● Directions for this task
Take the entries that follow and return exactly the lines from the one holding "pinky pip: (939, 293)" through the one holding "middle dip: (308, 232)", both included. Nothing else is needed.

----

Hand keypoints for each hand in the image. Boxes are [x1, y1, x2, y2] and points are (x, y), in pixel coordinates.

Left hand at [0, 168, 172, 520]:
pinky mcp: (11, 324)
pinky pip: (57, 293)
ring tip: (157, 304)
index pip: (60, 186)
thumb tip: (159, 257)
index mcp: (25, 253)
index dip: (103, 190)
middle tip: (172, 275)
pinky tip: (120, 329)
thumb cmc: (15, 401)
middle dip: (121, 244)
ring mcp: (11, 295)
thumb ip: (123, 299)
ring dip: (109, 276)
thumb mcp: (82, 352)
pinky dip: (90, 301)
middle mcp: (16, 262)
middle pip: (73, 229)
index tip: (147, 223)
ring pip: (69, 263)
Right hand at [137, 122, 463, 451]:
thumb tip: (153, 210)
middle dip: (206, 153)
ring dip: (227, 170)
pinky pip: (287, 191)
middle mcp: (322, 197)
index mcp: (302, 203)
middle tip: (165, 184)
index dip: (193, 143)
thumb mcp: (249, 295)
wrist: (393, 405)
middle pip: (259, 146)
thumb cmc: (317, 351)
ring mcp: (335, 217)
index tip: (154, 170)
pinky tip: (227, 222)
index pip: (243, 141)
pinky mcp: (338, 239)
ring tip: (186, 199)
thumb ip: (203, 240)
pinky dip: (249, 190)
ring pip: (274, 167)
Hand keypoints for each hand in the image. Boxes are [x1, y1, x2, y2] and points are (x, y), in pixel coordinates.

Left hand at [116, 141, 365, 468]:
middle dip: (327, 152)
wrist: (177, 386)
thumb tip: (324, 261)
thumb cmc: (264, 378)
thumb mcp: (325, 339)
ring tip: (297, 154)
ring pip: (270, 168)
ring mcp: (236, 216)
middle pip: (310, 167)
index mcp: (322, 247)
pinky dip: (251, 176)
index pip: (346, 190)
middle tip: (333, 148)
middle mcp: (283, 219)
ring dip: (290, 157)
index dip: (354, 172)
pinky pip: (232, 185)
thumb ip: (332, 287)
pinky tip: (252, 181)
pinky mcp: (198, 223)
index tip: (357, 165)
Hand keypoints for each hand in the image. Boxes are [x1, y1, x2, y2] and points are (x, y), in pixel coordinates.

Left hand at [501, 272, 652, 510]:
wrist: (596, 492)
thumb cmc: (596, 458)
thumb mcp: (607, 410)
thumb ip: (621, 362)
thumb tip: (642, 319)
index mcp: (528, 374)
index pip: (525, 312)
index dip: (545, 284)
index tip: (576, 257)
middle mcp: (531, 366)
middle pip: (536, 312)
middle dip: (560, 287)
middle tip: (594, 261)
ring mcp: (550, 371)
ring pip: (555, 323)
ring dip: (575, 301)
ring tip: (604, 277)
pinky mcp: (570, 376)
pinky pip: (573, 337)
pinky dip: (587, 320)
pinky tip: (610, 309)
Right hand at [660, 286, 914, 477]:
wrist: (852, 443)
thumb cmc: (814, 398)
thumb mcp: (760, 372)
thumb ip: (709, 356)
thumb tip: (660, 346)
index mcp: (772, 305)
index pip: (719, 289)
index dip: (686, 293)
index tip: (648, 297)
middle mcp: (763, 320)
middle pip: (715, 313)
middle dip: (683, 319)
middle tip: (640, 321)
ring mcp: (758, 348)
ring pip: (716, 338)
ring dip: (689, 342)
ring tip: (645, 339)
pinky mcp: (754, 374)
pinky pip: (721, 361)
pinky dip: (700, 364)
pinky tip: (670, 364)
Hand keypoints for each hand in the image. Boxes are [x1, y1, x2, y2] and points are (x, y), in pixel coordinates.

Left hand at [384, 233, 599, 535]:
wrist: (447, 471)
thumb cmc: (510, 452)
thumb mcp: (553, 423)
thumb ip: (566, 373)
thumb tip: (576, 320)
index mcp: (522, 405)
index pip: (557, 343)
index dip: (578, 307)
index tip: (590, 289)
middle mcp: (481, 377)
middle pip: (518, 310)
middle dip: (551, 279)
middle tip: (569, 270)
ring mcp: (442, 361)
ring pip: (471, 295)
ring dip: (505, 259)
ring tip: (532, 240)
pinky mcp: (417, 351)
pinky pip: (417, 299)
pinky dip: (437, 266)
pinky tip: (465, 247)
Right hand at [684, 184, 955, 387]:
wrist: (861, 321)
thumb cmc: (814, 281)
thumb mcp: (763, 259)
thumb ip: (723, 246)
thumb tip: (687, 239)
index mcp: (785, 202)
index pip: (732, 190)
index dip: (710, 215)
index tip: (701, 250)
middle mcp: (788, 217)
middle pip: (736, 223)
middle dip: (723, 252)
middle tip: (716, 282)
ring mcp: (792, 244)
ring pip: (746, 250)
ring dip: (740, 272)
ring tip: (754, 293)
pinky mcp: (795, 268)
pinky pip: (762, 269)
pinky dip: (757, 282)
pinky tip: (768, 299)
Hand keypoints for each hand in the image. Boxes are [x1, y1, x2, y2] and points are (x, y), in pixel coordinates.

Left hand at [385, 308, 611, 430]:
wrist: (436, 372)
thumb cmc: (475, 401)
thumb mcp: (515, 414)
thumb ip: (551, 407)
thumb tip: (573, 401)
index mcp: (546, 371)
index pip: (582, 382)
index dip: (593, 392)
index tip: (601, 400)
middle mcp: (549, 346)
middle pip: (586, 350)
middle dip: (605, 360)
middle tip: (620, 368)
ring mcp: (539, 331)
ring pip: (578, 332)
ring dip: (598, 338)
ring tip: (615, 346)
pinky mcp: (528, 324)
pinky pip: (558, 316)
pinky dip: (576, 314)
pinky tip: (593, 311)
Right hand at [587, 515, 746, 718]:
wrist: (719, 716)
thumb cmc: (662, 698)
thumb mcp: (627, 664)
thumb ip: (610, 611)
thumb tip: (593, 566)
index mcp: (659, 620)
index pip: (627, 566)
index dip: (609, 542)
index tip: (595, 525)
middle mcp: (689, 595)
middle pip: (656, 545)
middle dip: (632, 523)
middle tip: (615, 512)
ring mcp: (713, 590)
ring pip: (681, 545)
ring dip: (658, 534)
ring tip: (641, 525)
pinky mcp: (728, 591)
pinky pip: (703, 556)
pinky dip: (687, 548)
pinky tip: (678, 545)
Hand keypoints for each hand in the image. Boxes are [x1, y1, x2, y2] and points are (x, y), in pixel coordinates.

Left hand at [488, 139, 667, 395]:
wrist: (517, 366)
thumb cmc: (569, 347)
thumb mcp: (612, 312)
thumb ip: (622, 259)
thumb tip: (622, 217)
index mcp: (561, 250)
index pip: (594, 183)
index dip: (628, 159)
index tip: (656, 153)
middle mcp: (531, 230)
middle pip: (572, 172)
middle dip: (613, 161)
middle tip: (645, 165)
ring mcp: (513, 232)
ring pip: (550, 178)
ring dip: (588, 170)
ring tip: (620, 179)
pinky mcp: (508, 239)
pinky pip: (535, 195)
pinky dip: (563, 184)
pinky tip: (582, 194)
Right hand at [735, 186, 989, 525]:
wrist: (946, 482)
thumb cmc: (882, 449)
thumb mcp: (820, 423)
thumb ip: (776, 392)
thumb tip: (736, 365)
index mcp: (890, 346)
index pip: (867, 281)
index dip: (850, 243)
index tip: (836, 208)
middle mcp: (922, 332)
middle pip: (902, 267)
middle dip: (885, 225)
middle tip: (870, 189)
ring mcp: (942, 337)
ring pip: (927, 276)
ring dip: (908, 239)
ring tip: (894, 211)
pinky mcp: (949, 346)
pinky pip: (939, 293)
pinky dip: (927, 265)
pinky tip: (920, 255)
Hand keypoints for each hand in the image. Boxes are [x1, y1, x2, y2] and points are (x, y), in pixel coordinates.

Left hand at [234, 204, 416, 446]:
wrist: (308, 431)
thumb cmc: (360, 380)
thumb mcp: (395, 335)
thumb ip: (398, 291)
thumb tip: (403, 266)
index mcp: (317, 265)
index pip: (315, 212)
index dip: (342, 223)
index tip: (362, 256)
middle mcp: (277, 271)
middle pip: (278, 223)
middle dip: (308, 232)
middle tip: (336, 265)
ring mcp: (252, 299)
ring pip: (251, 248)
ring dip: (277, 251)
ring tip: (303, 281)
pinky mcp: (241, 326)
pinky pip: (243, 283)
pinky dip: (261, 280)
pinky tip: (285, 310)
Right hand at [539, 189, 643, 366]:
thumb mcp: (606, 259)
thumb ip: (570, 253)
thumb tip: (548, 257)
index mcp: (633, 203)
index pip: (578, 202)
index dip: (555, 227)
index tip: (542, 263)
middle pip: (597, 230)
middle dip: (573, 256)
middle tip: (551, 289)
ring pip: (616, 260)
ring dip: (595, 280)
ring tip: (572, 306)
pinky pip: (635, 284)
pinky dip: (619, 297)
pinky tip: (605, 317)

----

● Result
pinky pip: (939, 293)
pinky dip: (927, 265)
pinky tip: (920, 255)
Hand keypoints for each hand in the image. Boxes are [x1, y1, x2, y2] and points are (x, y), in pixel coordinates.

Left hand at [234, 204, 416, 446]:
wrist: (308, 431)
thumb cmc: (360, 380)
thumb mcp: (395, 335)
thumb ip: (398, 291)
thumb tip: (403, 266)
index mcp: (317, 265)
index pip: (315, 212)
index dip: (342, 223)
index tip: (362, 256)
middle mcp: (277, 271)
middle pip: (278, 223)
middle dip: (308, 232)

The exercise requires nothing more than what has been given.